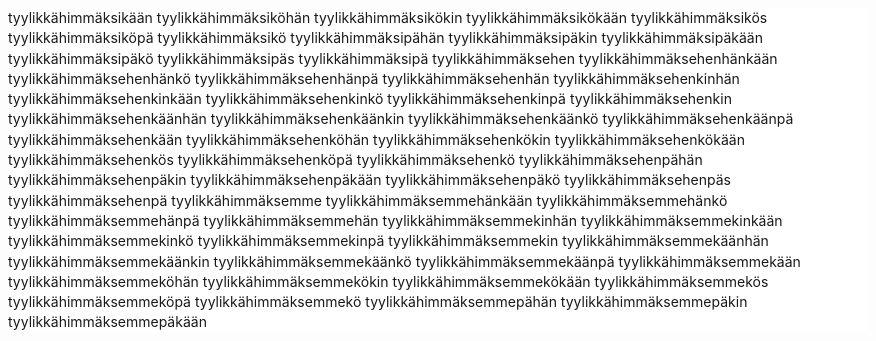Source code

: tyylikkähimmäksikään
tyylikkähimmäksiköhän
tyylikkähimmäksikökin
tyylikkähimmäksikökään
tyylikkähimmäksikös
tyylikkähimmäksiköpä
tyylikkähimmäksikö
tyylikkähimmäksipähän
tyylikkähimmäksipäkin
tyylikkähimmäksipäkään
tyylikkähimmäksipäkö
tyylikkähimmäksipäs
tyylikkähimmäksipä
tyylikkähimmäksehen
tyylikkähimmäksehenhänkään
tyylikkähimmäksehenhänkö
tyylikkähimmäksehenhänpä
tyylikkähimmäksehenhän
tyylikkähimmäksehenkinhän
tyylikkähimmäksehenkinkään
tyylikkähimmäksehenkinkö
tyylikkähimmäksehenkinpä
tyylikkähimmäksehenkin
tyylikkähimmäksehenkäänhän
tyylikkähimmäksehenkäänkin
tyylikkähimmäksehenkäänkö
tyylikkähimmäksehenkäänpä
tyylikkähimmäksehenkään
tyylikkähimmäksehenköhän
tyylikkähimmäksehenkökin
tyylikkähimmäksehenkökään
tyylikkähimmäksehenkös
tyylikkähimmäksehenköpä
tyylikkähimmäksehenkö
tyylikkähimmäksehenpähän
tyylikkähimmäksehenpäkin
tyylikkähimmäksehenpäkään
tyylikkähimmäksehenpäkö
tyylikkähimmäksehenpäs
tyylikkähimmäksehenpä
tyylikkähimmäksemme
tyylikkähimmäksemmehänkään
tyylikkähimmäksemmehänkö
tyylikkähimmäksemmehänpä
tyylikkähimmäksemmehän
tyylikkähimmäksemmekinhän
tyylikkähimmäksemmekinkään
tyylikkähimmäksemmekinkö
tyylikkähimmäksemmekinpä
tyylikkähimmäksemmekin
tyylikkähimmäksemmekäänhän
tyylikkähimmäksemmekäänkin
tyylikkähimmäksemmekäänkö
tyylikkähimmäksemmekäänpä
tyylikkähimmäksemmekään
tyylikkähimmäksemmeköhän
tyylikkähimmäksemmekökin
tyylikkähimmäksemmekökään
tyylikkähimmäksemmekös
tyylikkähimmäksemmeköpä
tyylikkähimmäksemmekö
tyylikkähimmäksemmepähän
tyylikkähimmäksemmepäkin
tyylikkähimmäksemmepäkään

● EXERCISE BRIEF
Reproduce the text of the items above word for word, line by line, and omit the pictures from your answer.

● COMPLETED TASK
Source code

: tyylikkähimmäksikään
tyylikkähimmäksiköhän
tyylikkähimmäksikökin
tyylikkähimmäksikökään
tyylikkähimmäksikös
tyylikkähimmäksiköpä
tyylikkähimmäksikö
tyylikkähimmäksipähän
tyylikkähimmäksipäkin
tyylikkähimmäksipäkään
tyylikkähimmäksipäkö
tyylikkähimmäksipäs
tyylikkähimmäksipä
tyylikkähimmäksehen
tyylikkähimmäksehenhänkään
tyylikkähimmäksehenhänkö
tyylikkähimmäksehenhänpä
tyylikkähimmäksehenhän
tyylikkähimmäksehenkinhän
tyylikkähimmäksehenkinkään
tyylikkähimmäksehenkinkö
tyylikkähimmäksehenkinpä
tyylikkähimmäksehenkin
tyylikkähimmäksehenkäänhän
tyylikkähimmäksehenkäänkin
tyylikkähimmäksehenkäänkö
tyylikkähimmäksehenkäänpä
tyylikkähimmäksehenkään
tyylikkähimmäksehenköhän
tyylikkähimmäksehenkökin
tyylikkähimmäksehenkökään
tyylikkähimmäksehenkös
tyylikkähimmäksehenköpä
tyylikkähimmäksehenkö
tyylikkähimmäksehenpähän
tyylikkähimmäksehenpäkin
tyylikkähimmäksehenpäkään
tyylikkähimmäksehenpäkö
tyylikkähimmäksehenpäs
tyylikkähimmäksehenpä
tyylikkähimmäksemme
tyylikkähimmäksemmehänkään
tyylikkähimmäksemmehänkö
tyylikkähimmäksemmehänpä
tyylikkähimmäksemmehän
tyylikkähimmäksemmekinhän
tyylikkähimmäksemmekinkään
tyylikkähimmäksemmekinkö
tyylikkähimmäksemmekinpä
tyylikkähimmäksemmekin
tyylikkähimmäksemmekäänhän
tyylikkähimmäksemmekäänkin
tyylikkähimmäksemmekäänkö
tyylikkähimmäksemmekäänpä
tyylikkähimmäksemmekään
tyylikkähimmäksemmeköhän
tyylikkähimmäksemmekökin
tyylikkähimmäksemmekökään
tyylikkähimmäksemmekös
tyylikkähimmäksemmeköpä
tyylikkähimmäksemmekö
tyylikkähimmäksemmepähän
tyylikkähimmäksemmepäkin
tyylikkähimmäksemmepäkään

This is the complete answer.